Problem Statement:
You have a broken calculator and there is a number showing on the display.
You can perform below two operations:
Double: Multiply the number by 2
Decrement: Subtract the number by 1.
Initially calculator is displaying number ‘x’ and you are given a number ‘y’.
Return the minimum number of operations needed to display the number ‘y’
Example
x = 2 y = 3
Operations = 2
Double the number and decrement the number.
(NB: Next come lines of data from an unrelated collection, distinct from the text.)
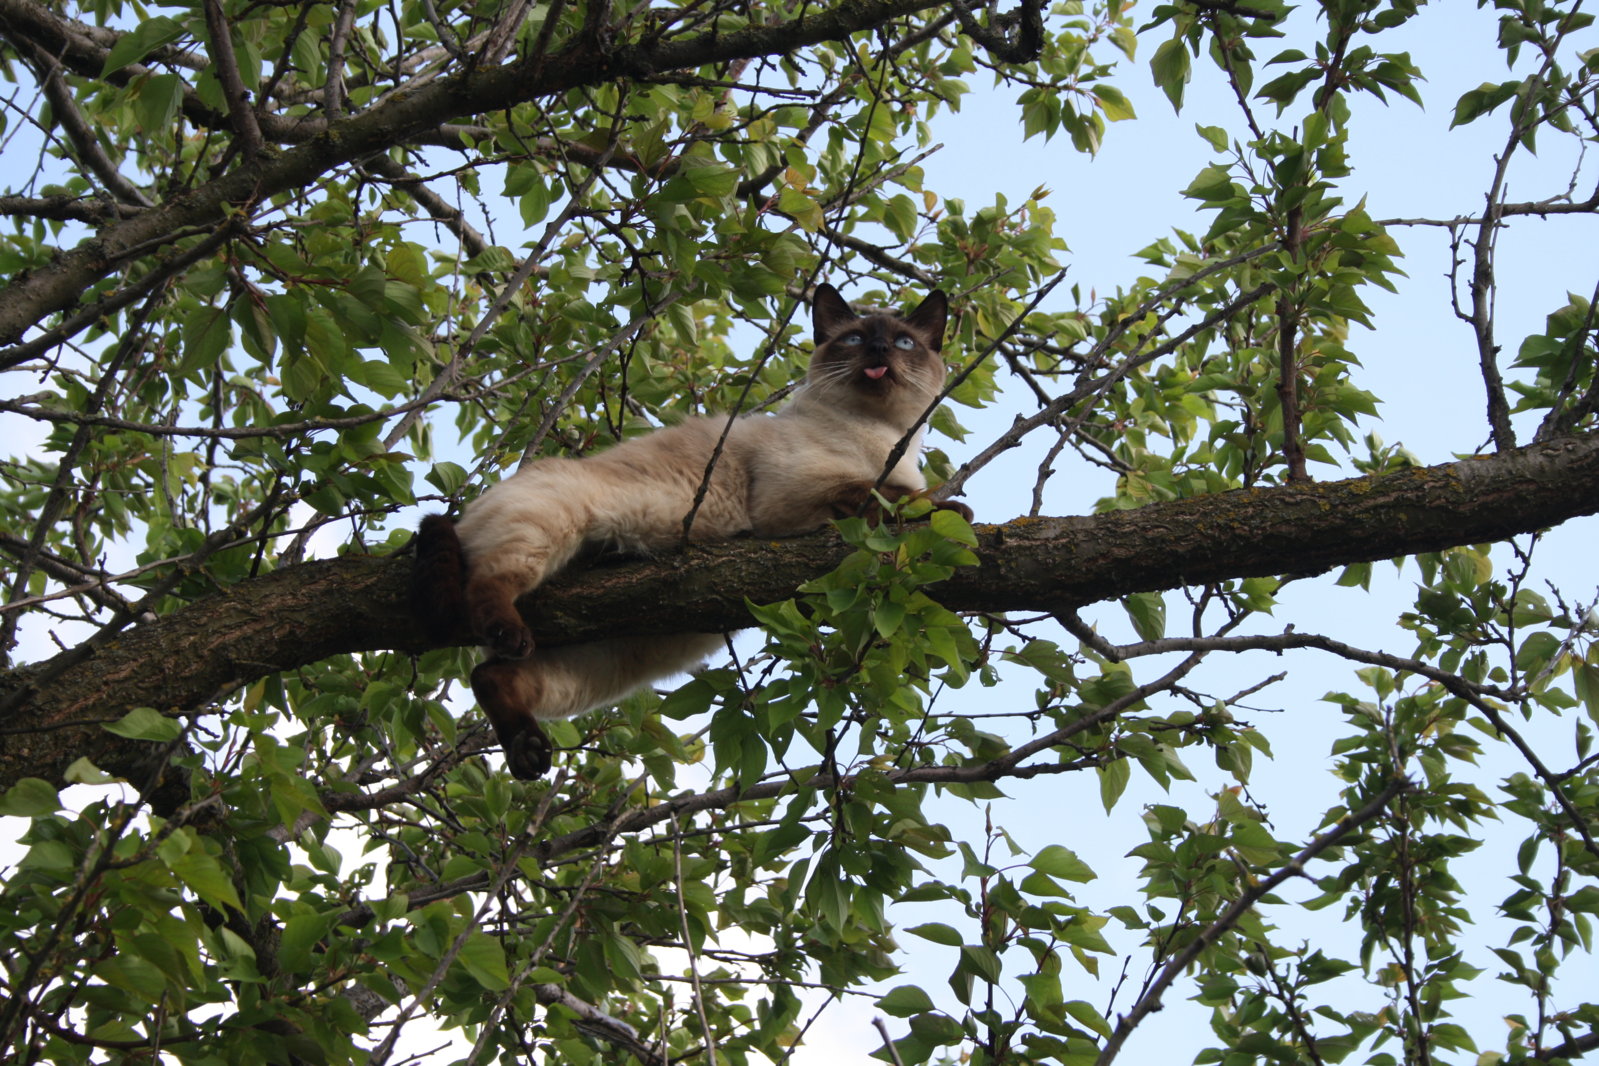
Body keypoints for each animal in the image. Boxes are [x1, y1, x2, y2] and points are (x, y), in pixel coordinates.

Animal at [412, 283, 971, 779]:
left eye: (903, 343)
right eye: (855, 339)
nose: (878, 350)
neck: (885, 439)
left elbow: (905, 495)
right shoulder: (798, 495)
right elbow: (890, 497)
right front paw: (950, 510)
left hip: (615, 656)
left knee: (489, 675)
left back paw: (528, 751)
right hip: (544, 532)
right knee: (486, 589)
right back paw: (509, 634)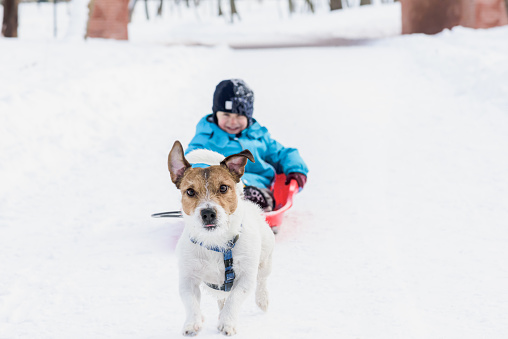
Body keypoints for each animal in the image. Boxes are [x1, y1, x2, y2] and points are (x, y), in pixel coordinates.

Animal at [168, 141, 276, 338]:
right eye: (190, 191)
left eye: (224, 188)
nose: (208, 213)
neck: (215, 242)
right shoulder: (188, 278)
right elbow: (190, 301)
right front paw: (193, 322)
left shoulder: (246, 277)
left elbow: (235, 298)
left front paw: (227, 323)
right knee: (221, 299)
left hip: (265, 260)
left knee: (262, 280)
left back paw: (262, 300)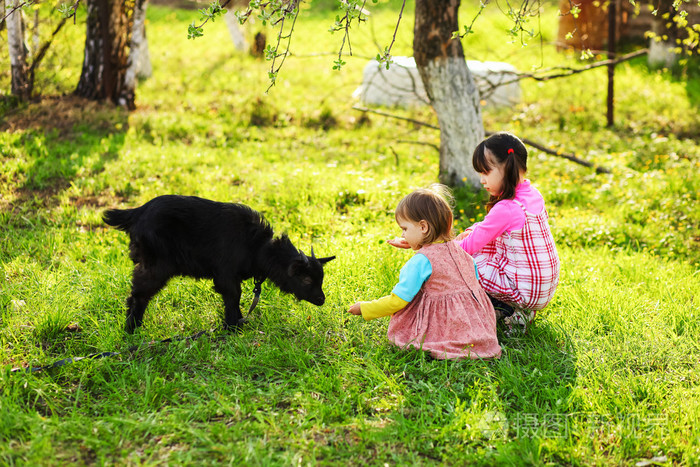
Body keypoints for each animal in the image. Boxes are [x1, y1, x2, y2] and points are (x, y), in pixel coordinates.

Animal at [102, 196, 334, 334]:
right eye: (306, 279)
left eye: (321, 279)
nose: (322, 300)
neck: (258, 247)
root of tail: (136, 212)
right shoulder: (225, 275)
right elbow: (233, 297)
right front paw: (232, 327)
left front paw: (239, 322)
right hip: (156, 265)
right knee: (138, 295)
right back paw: (132, 329)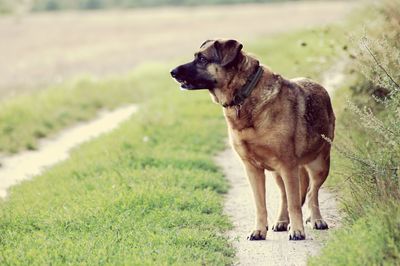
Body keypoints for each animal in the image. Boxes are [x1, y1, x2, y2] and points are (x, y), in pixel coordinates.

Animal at [170, 39, 336, 241]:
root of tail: (318, 85)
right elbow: (261, 204)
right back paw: (282, 221)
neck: (244, 93)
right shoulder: (253, 169)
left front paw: (297, 230)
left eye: (202, 59)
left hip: (320, 165)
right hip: (278, 174)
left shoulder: (288, 166)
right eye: (196, 56)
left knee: (312, 193)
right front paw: (259, 230)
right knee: (285, 196)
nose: (172, 72)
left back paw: (316, 219)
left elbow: (295, 203)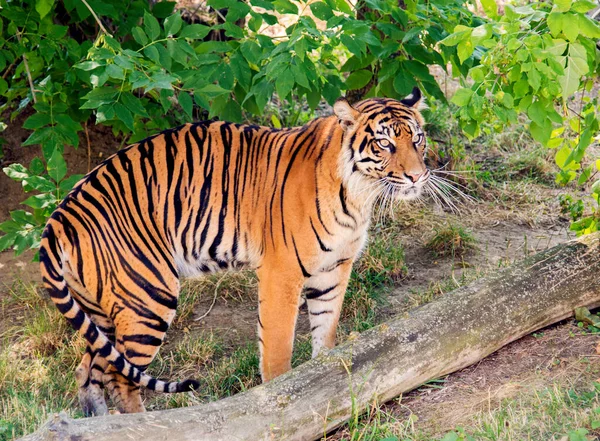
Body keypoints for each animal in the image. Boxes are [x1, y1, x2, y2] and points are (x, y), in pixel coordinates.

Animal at [39, 86, 428, 412]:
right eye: (384, 144)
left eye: (418, 139)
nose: (417, 176)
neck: (358, 196)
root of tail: (61, 215)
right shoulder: (282, 273)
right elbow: (277, 351)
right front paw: (283, 396)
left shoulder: (333, 268)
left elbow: (325, 333)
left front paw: (325, 378)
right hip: (147, 299)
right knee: (120, 377)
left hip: (101, 311)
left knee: (88, 370)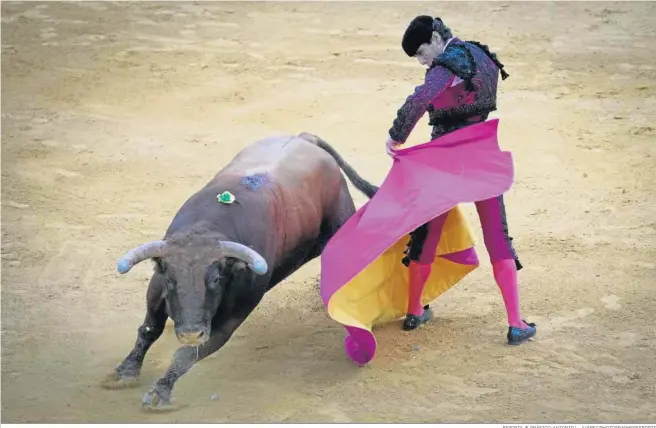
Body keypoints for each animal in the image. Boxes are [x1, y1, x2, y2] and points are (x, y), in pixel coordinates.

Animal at [104, 132, 376, 410]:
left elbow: (188, 353)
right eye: (170, 280)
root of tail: (304, 138)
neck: (208, 226)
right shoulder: (157, 291)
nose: (190, 332)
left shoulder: (232, 317)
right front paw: (126, 372)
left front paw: (159, 392)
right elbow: (149, 330)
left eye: (215, 279)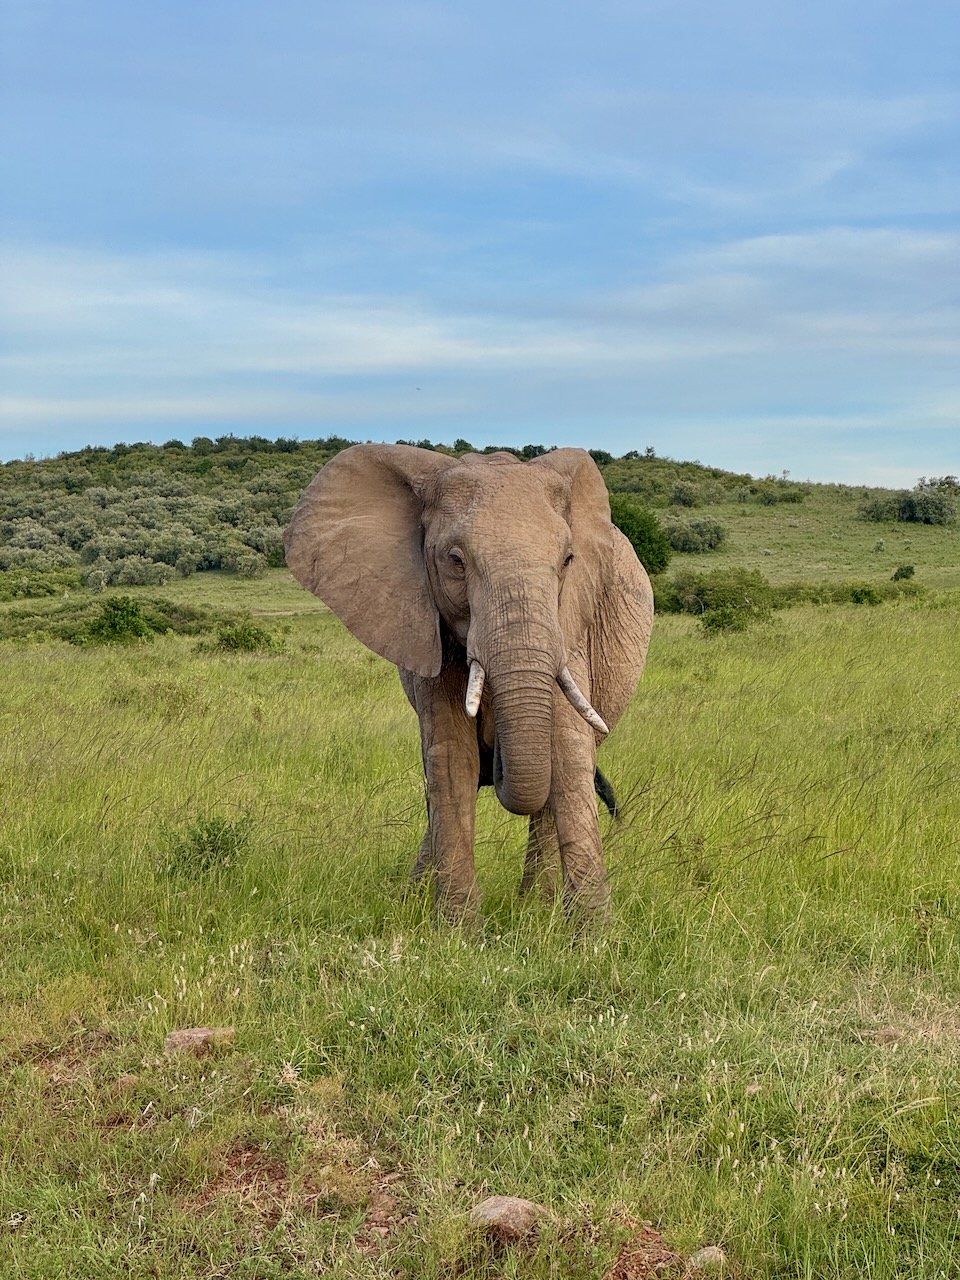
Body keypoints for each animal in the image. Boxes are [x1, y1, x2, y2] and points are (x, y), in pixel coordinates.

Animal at [284, 444, 654, 923]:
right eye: (455, 560)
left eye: (568, 560)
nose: (494, 757)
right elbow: (450, 759)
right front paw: (457, 929)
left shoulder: (570, 626)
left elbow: (569, 756)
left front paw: (594, 933)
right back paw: (417, 897)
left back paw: (535, 907)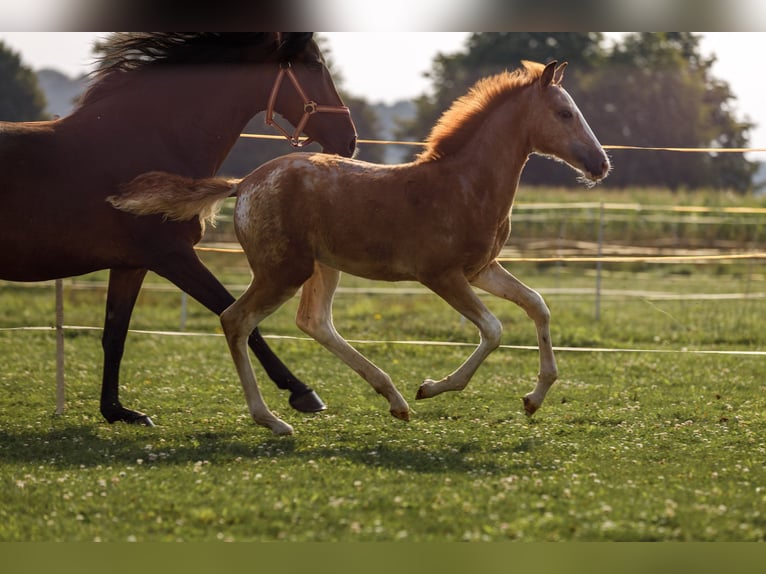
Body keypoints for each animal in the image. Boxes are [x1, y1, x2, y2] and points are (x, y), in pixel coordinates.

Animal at [0, 33, 357, 426]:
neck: (152, 142)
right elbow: (235, 314)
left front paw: (118, 411)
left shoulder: (131, 265)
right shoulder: (173, 256)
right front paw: (302, 392)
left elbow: (115, 335)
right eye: (314, 65)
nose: (350, 140)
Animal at [110, 60, 610, 435]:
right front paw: (433, 387)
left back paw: (392, 399)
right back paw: (273, 419)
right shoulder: (442, 276)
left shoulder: (481, 269)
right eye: (565, 113)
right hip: (281, 271)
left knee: (313, 321)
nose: (600, 164)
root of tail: (245, 182)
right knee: (236, 320)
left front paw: (534, 397)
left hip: (320, 267)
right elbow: (493, 329)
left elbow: (538, 305)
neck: (463, 184)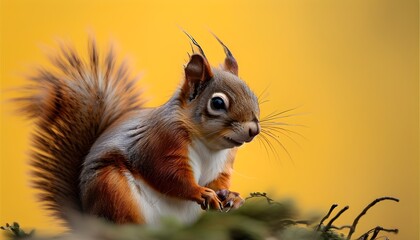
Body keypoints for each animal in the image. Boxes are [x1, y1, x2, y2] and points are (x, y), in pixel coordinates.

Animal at [18, 32, 260, 226]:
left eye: (253, 95)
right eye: (217, 103)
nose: (253, 130)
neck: (208, 145)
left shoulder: (222, 164)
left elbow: (218, 182)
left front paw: (232, 197)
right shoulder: (161, 142)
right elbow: (167, 175)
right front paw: (201, 192)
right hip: (113, 189)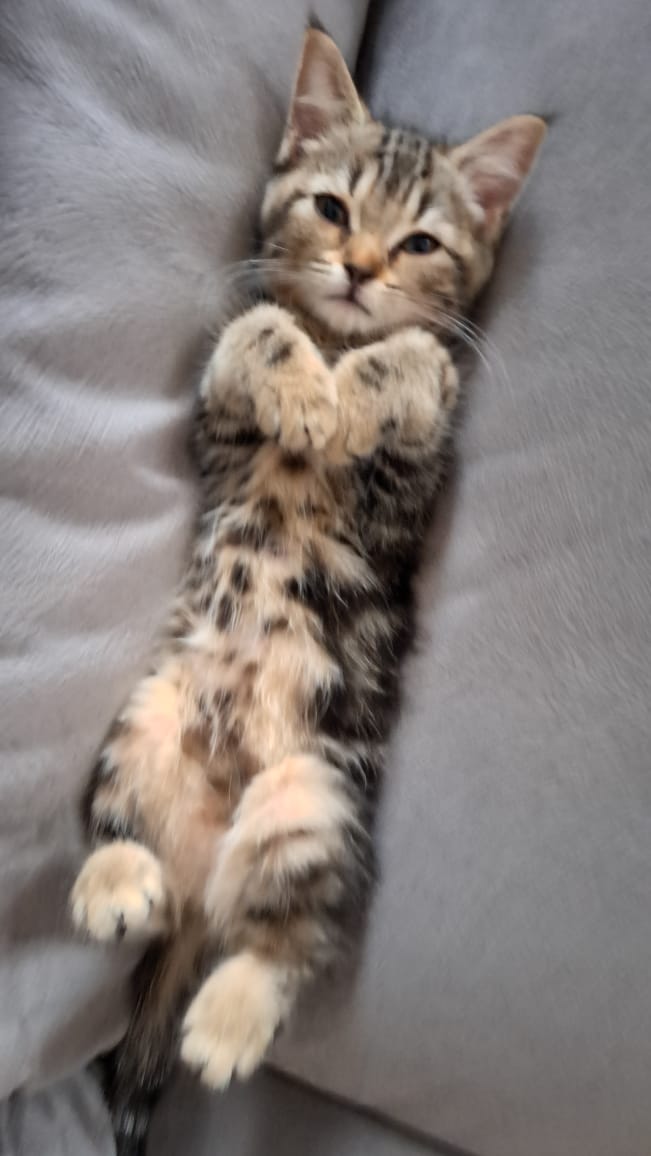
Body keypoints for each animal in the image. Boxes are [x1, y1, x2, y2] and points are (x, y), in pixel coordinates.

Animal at [70, 26, 545, 1156]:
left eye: (419, 244)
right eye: (330, 209)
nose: (360, 269)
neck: (338, 337)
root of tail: (203, 873)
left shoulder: (406, 496)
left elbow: (421, 357)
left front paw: (358, 387)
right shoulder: (215, 432)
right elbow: (249, 332)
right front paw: (299, 384)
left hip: (314, 795)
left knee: (288, 942)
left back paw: (226, 1022)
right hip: (145, 723)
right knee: (118, 831)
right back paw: (117, 886)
It will take 2 operations to move the number from 2 to 3.
Solution
So at first you can think that we double the ‘x’ till it is greater than ‘y’ and then start decrementing it.
But this is not a efficient solution.
The efficient solution will be, instead of making ‘x’ move to ‘y’, we make ‘y’ to ‘x’.
If ‘y’ is odd, we first add a number and then divide it.
If ‘y’ is even we perform division operation and then do the addition operation.
So when y <= x, we stop the division and then increase y til it reaches x.
If y > x, then we keep dividing ‘y’ till it is smaller than ‘x’
Solution in C++
#include<iostream>
#include<vector>
#include<algorithm>
#include<string>
#include<unordered_map>
using namespace std;
int broken_calculator(int X, int Y)
{
int res = 0;
while (Y > X)
{
Y = Y % 2 > 0 ? Y + 1 : Y / 2;
res++;
}
return res + X - Y;
}
int main()
{
int x = 2;
int y = 3;
cout<<"The min operations to change "<< x << " to "<<y <<" is = " << broken_calculator(x, y)<<endl;
return 0;
}
Output:
The min operations to change 2 to 3 is = 2